In a positive review, Pete Hammond of Deadline Hollywood lauded the "complex" screenplay, "uniquely conceived" characters, cinematography, costume, production, and score. Giving the film four out of five stars, James Mottram of South China Morning Post described Amsterdam as "a Hal Ashby-style caper full of fireworks with contemporary political overtones". Scott Mendelson of Forbes described it as an "all-star delight" with "strong production values" and a "terrific ensemble cast delivering some top-shelf work." Chris Knight, writing for National Post, admired the film's "rattling" pace, "lovely" screenplay and supporting cast. Brian Truitt of USA Today, Ryan Swen of Slate, and Oliver Jones of The New York Observer gave the film three out of four stars.
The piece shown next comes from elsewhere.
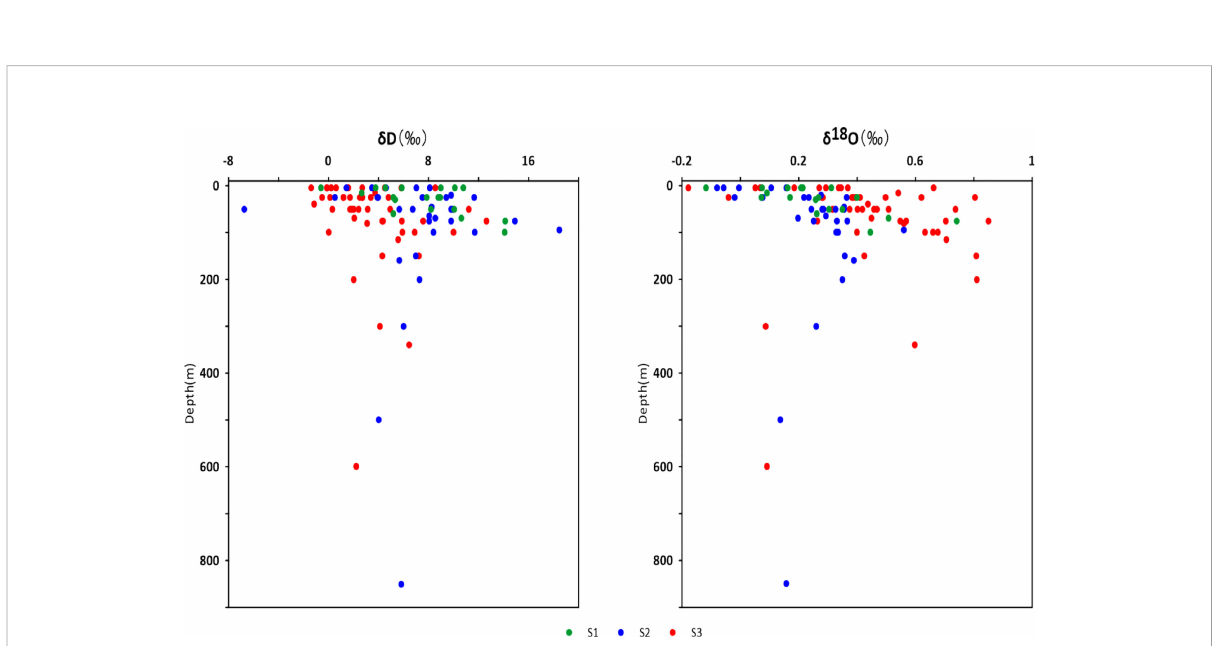
FIGURE 4 Vertical pro fi les of d 18 O and d D in the three sections of the PRE and the adjacent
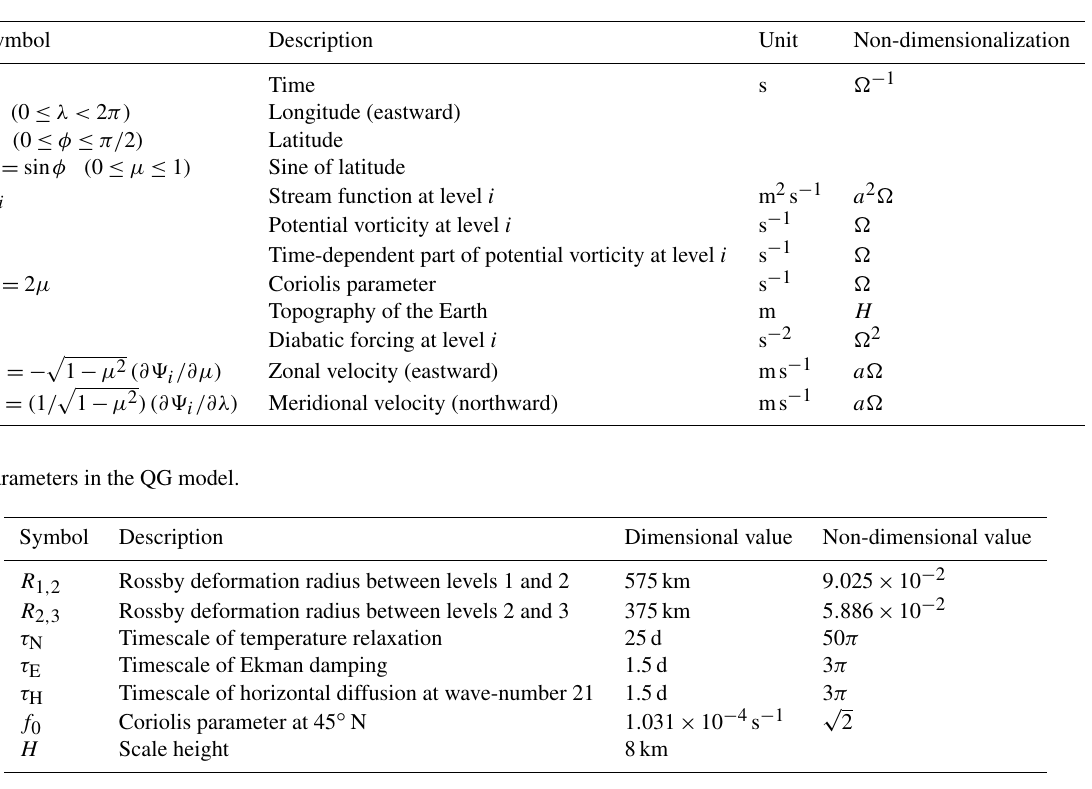
Table 1. Variables and fields in the QG model and their non-dimensionalization with the Earth’s radius a = 6 . 371 × 10 6 m and the angular velocity of the Earth (cid:127) = 7 . 292 × 10 − 5 s − 1 .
Calling it a thoroughly entertaining, "whimsical whodunit" and "quirky, big-hearted trip", Truitt's praise was focused on the cast, especially the "crowd-pleasing" chemistry between Bale, Robbie and Washington. Swen complimented the film's sentiment and "detail-rich" narrative. Jones wrote that the film is "quite odd and discombobulating, but if you allow its turned up and persistent energy to sweep over you, and soak in the joy and righteous anger that animates its generous spirit, the end result is decidedly moving, and—at some points—even enthralling."

Several critics found Amsterdam overambitious and tonally inconsistent. Peter Bradshaw of The Guardian rated the film three out of five stars and complimented its humor, but felt the story was "exhaustingly wacky". /Films Jeff Ewing stated that Amsterdam "has a number of charming scenes, a stunningly top-tier cast, and flawless cinematography", but cited "wildly fluctuating tones" and "plot contrivances" as its shortcomings. Rating it a B−, The A.V. Clubs Jordan Hoffman found the cast to be "energetic, entertaining, and enjoyable", but called the film "an overly ambitious political potboiler". David Rooney of The Hollywood Reporter wrote that Amsterdam is "a lot of movies inelegantly squidged into one—a zany screwball comedy, a crime thriller, an earnest salute to pacts of love and friendship, an antifascist history lesson with fictional flourishes." He praised the lead performances, cinematography, production and costume design, but felt its material suits a limited series more than a film. Pastes Aurora Amidon praised the "vibrant, no-frills cinematography", "whip-tight" editing and the cast's "incredible" performances, despite the "bewildering" story. Reviewing for Screen International, Tim Grierson called the film an "overstuffed murder mystery" with a "convoluted" story, but cheered some aspects—the plot's "unpredictability" and the "indulgent cheekiness" of the film. Variety critic Peter Debruge dubbed it a "beautifully shot" yet "overstuffed social satire" with intelligent ideas poorly executed. Ian Freer of Empire stated that Amsterdam "fails to amount to more than the sum of its occasionally impressive parts." Leah Greenblatt, writing for Entertainment Weekly, rated Amsterdam a C+ and described it as an "odd shaggy-dog mystery" with a "hectic" story, but called the production and costume design "impeccable."

Some reviews were very critical. Rating the film two out of five stars, Robbie Collin of The Daily Telegraph found the dialogue unimpressive and wrote that Russell's screenplay "makes heavy weather" of the story. Describing the plot as a "wanton disarray", IndieWires David Ehrlich rated the film a C−, owing to its "negligible" entertainment value. Barry Hertz of The Globe and Mail wrote, "Amsterdam so badly wants to be a light romp with heavy-duty meaning that it cannot help but be flattened by a sagging self-exhaustion." Mark Kennedy of the Associated Press stated that the film "reaches for something contemporary to say about race relations, concentration of wealth, veterans and fascism but ends up with a plodding, mannerist noise." Giving the film an F rating, Chase Hutchinson of Collider criticized its "egregious" editing, "banal" dialogue, "muddled" tone, and overall "lack of vision."